Il professor Evan Wood, uno degli autori della Dichiarazione di Vienna e fondatore dell’International Centre for Science in Drug Policy, spiega che il manifesto già sottoscritto da centinaia di scienziati invita i leader politici ad abbandonare l’ideologia e a considerare il consumo di droga come problema sanitario e non giudiziario. “(Il documento) ribadisce con forza non solo che l’approccio giudiziario e repressivo ha fallito nel raggiungere i suoi stessi obiettivi in termini di riduzione dell’offerta… ma ha provocato anche una sequela di conseguenze inaspettate”, ha detto Wood. “Se si guarda ai Paesi che maggiormente fanno uso del sistema giudiziario per affrontare la questione delle droghe, si vedrà anche un maggiore tasso di Hiv/Aids fra i consumatori di droghe”.
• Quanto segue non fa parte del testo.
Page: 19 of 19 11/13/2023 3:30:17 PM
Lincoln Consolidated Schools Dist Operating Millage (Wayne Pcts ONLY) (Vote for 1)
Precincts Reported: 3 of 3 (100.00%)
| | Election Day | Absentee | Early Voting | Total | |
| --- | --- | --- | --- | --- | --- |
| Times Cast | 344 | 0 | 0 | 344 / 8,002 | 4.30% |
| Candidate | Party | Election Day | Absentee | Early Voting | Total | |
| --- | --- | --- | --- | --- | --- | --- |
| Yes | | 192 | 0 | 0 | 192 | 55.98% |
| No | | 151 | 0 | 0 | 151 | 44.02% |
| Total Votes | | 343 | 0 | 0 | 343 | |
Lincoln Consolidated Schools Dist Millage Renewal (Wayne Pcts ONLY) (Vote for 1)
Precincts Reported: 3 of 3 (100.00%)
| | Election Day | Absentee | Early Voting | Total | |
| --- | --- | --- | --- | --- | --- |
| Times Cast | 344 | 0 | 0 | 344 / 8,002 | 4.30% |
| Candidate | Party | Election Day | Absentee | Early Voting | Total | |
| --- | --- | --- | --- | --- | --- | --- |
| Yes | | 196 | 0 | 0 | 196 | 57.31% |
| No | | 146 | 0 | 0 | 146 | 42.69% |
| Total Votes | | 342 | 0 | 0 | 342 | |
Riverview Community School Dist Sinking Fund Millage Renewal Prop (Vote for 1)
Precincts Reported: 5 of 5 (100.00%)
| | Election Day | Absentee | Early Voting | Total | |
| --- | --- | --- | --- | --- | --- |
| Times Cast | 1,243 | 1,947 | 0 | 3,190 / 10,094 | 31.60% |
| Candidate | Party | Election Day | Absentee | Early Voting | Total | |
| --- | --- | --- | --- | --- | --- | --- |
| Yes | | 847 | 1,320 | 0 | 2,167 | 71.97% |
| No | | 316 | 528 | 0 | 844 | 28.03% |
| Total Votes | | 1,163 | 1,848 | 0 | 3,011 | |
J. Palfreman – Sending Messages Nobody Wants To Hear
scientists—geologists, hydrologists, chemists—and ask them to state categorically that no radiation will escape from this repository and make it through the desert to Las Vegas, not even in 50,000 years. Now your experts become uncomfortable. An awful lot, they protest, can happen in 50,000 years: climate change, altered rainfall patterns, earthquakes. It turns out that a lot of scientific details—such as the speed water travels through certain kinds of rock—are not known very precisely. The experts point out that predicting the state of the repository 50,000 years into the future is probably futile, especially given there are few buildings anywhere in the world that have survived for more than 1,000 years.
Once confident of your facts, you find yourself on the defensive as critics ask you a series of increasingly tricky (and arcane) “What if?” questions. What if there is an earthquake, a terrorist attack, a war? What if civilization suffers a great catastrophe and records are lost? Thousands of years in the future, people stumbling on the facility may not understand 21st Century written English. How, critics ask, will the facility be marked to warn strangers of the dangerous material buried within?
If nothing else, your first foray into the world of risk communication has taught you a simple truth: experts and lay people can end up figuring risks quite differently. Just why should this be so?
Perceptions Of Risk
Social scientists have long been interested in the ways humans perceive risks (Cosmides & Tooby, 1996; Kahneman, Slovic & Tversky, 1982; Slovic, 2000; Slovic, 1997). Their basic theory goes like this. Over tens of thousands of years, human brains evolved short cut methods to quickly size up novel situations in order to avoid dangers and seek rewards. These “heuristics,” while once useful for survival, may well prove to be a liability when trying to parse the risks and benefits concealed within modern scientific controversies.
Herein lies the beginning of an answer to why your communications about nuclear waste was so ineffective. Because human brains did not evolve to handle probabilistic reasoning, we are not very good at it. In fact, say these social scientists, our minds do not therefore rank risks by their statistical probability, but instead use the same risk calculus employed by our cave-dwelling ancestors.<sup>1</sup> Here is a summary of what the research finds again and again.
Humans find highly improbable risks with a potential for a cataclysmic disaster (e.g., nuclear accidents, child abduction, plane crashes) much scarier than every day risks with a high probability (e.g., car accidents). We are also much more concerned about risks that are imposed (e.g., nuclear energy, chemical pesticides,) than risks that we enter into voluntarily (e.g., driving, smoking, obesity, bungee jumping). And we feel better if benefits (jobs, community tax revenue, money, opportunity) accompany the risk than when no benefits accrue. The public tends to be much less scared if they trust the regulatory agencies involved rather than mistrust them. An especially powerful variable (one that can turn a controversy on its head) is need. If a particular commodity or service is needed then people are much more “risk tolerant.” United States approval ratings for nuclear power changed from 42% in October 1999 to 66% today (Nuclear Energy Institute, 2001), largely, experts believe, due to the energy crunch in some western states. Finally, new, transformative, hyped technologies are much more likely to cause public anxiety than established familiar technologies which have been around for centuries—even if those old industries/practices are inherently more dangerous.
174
Wood spiega come l’aumento del tasso di Hiv fra i consumatori che si iniettano sostanze stupefacenti spinge letteralmente questi soggetti nella clandestinità, dove sono sempre meno raggiungibili dai servizi sanitari e sociali.
Anche se Wood e i suoi colleghi non amano la parola “legalizzazione”, chiedono la regolamentazione del mercato e la depenalizzazione del consumo. “Non credo che il cittadino medio sia consapevole del fatto che per i giovani è più facile trovare marijuana che alcool”, spiega lo studioso. E cita l’esempio del Portogallo che, dopo la depenalizzazione del consumo di droghe nel 2001, ha oggi il più basso tasso di consumo di cannabis.
“Forse tutta questa enfasi sullo strumento repressivo-giudiziario finisce per rendere ancora più attraenti queste sostanze… ma se invece affrontiamo la questione per quello che è, una questione sanitaria come per alcool e tabacco, forse possiamo riuscire ad avere un impatto”.